→ **What you have to do**
State only how many lines below include the string "apps".

* * * * * * *

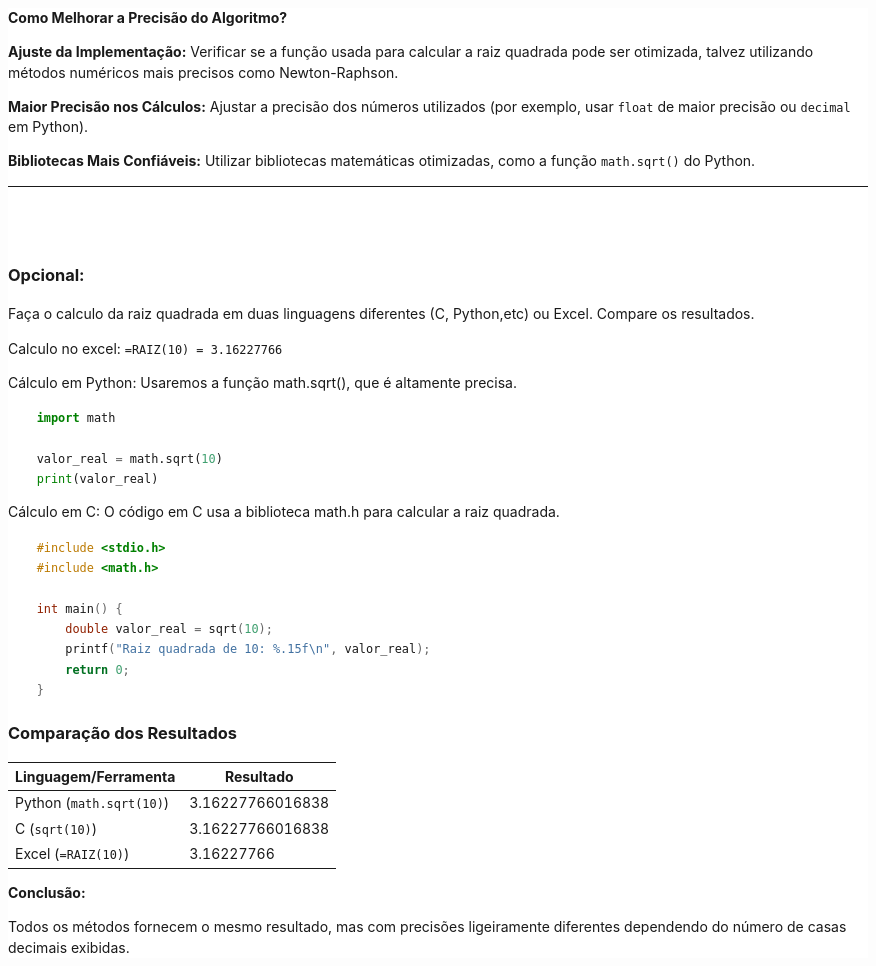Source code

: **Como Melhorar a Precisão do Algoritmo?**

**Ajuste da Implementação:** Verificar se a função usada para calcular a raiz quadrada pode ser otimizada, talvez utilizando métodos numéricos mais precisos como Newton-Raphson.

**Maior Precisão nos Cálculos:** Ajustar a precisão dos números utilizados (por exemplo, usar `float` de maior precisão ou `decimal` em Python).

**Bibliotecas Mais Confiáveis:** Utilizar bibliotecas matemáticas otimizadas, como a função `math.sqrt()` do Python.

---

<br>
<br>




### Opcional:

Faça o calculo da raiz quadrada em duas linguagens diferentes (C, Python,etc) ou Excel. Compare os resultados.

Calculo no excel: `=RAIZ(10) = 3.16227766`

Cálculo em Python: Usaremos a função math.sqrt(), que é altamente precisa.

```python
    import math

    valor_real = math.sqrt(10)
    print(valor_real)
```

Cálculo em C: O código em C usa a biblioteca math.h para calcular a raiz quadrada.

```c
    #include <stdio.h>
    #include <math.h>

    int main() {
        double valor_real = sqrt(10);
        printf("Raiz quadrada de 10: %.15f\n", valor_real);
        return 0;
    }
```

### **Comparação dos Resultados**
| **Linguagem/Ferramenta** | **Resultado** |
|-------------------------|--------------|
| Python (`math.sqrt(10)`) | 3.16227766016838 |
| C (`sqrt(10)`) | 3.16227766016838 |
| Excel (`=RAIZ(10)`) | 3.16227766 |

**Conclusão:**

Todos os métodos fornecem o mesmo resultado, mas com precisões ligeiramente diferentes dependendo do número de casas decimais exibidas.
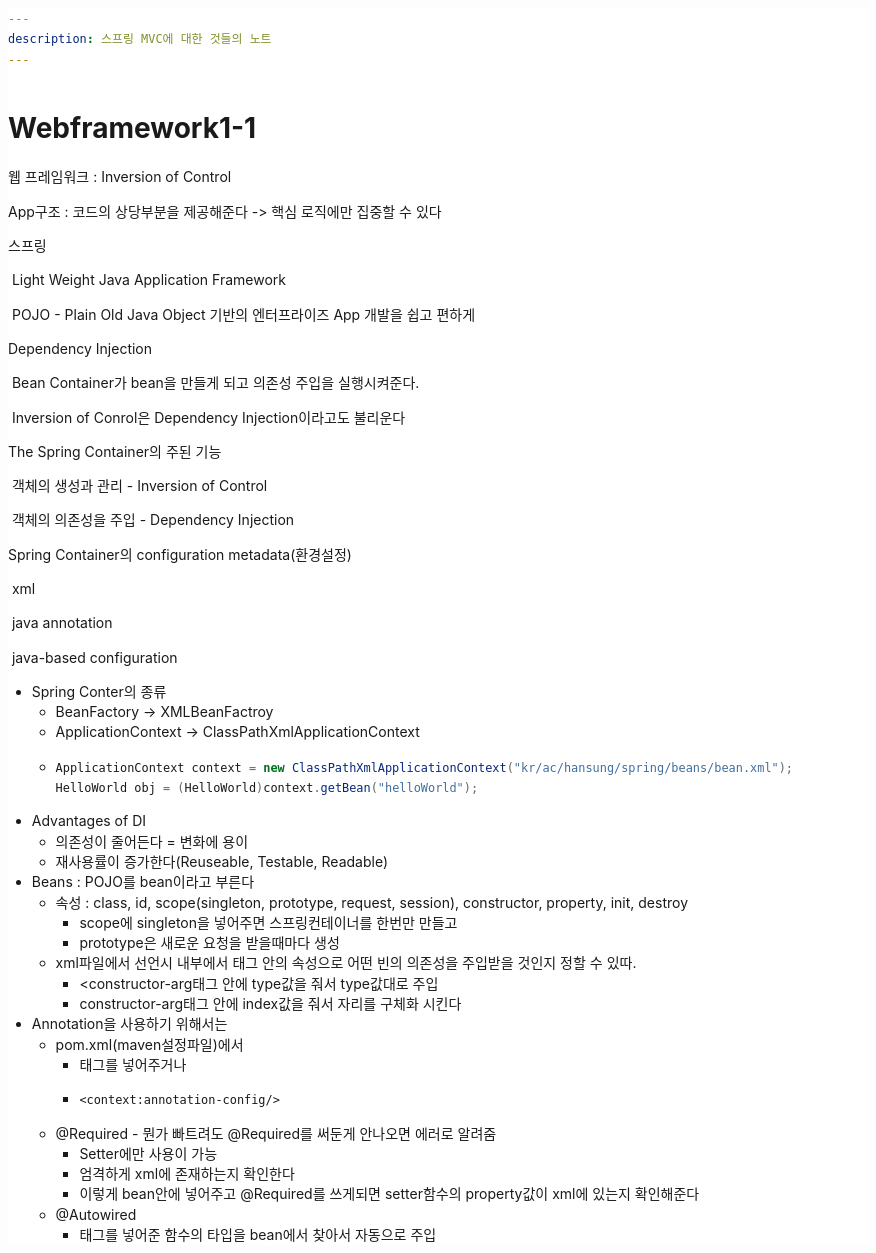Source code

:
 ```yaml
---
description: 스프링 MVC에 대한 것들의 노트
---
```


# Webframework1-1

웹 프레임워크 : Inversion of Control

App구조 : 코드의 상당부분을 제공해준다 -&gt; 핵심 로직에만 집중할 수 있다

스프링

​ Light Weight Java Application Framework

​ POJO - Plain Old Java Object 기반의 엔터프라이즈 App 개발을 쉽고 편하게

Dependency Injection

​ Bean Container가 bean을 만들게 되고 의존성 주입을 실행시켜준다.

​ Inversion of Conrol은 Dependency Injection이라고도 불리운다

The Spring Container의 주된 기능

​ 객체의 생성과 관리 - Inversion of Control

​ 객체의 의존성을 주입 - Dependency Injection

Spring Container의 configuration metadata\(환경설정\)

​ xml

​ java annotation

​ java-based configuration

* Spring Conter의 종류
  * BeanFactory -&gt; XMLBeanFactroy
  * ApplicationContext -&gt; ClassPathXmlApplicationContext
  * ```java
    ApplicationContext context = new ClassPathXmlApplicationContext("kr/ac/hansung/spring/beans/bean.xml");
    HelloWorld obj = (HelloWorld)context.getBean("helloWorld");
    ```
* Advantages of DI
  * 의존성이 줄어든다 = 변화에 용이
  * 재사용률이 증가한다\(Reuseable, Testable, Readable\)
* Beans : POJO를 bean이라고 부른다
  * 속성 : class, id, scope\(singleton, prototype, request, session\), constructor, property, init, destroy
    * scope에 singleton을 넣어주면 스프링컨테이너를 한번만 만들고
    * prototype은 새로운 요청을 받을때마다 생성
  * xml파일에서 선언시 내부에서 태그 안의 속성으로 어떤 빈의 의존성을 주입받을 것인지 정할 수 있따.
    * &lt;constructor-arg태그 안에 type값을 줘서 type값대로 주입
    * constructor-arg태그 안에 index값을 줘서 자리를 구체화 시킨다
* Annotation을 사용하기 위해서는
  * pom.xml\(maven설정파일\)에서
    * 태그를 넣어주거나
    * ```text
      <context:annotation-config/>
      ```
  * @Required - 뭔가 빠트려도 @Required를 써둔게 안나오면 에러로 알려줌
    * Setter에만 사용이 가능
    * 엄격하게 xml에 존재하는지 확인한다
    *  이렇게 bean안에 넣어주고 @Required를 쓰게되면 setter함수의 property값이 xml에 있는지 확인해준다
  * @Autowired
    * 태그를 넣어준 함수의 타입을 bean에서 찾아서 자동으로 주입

* * * * * * *

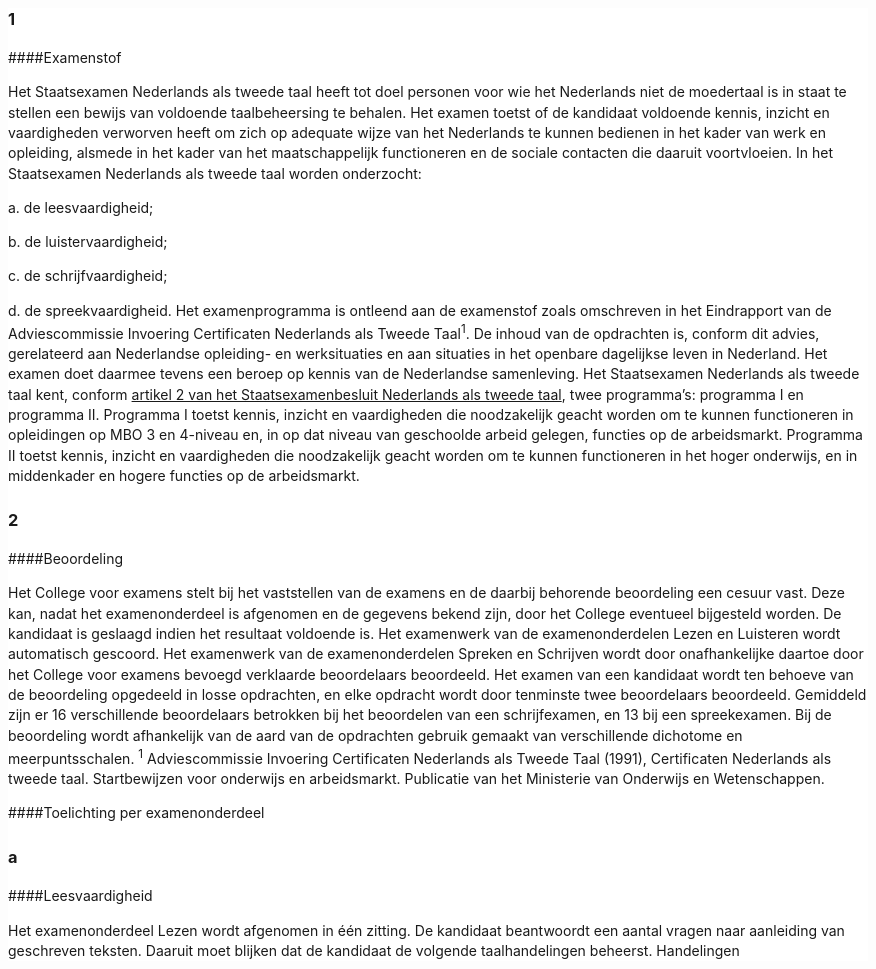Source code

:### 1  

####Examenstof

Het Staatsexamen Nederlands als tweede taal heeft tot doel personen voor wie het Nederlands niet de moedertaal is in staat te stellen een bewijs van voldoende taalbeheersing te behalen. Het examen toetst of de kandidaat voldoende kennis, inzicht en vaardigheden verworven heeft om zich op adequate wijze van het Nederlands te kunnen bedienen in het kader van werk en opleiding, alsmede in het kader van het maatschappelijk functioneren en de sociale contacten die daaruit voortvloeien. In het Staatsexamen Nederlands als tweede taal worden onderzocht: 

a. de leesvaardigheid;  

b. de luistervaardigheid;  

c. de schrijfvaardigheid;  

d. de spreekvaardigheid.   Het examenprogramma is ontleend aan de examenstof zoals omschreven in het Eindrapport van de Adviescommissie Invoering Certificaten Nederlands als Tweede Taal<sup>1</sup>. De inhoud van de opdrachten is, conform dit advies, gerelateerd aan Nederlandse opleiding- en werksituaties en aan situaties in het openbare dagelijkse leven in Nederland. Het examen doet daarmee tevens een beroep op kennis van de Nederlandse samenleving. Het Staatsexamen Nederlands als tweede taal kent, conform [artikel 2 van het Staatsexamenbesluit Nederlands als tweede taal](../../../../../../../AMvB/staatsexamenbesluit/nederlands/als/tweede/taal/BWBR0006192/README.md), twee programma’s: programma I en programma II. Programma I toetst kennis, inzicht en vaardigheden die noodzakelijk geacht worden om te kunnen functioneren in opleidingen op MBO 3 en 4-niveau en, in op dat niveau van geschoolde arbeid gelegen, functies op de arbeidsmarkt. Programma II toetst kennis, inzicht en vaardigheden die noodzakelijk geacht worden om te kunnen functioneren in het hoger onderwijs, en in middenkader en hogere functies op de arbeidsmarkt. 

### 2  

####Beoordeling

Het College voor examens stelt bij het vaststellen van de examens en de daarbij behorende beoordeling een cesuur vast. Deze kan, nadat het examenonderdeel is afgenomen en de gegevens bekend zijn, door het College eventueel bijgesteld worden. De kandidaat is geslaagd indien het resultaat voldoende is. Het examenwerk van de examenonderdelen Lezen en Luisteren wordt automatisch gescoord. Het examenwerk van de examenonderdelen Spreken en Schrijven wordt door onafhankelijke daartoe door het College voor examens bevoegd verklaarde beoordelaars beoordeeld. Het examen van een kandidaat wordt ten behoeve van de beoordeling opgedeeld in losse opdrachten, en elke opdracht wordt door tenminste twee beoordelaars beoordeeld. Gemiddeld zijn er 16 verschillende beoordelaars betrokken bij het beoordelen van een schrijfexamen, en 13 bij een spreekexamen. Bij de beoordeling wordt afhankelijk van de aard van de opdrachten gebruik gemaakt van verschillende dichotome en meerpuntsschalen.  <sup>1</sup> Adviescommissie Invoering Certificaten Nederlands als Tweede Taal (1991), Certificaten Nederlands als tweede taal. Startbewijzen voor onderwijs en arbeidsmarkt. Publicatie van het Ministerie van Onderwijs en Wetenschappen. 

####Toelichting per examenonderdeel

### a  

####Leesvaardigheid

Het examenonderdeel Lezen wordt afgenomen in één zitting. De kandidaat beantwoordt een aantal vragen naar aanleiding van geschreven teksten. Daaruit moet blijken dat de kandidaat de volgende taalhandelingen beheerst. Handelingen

* * * * * * *

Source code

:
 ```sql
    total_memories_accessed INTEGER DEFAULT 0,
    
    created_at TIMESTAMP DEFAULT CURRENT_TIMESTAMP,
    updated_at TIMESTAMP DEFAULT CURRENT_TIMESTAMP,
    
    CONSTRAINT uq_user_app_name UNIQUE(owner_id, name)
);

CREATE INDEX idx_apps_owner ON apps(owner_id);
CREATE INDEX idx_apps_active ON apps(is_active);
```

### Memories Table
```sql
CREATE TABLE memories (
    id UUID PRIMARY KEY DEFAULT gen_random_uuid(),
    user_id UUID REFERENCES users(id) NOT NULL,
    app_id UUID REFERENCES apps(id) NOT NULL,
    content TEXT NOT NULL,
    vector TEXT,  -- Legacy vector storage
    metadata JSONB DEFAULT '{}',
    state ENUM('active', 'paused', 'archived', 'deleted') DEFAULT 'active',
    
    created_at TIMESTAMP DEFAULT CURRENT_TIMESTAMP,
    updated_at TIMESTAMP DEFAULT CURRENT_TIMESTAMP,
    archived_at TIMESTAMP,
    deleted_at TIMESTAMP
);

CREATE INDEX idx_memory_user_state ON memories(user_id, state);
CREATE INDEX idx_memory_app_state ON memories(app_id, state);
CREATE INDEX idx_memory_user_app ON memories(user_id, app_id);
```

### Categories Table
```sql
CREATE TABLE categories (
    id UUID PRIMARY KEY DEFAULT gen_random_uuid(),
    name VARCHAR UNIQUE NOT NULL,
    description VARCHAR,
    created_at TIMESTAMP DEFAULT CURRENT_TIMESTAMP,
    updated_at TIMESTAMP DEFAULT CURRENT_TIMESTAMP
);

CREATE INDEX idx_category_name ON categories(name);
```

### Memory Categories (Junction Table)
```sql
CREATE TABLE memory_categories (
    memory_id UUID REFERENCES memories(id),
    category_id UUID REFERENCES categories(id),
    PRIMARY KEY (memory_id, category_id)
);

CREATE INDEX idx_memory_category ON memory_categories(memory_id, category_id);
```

* * * * * * *

→ **Worked solution**
3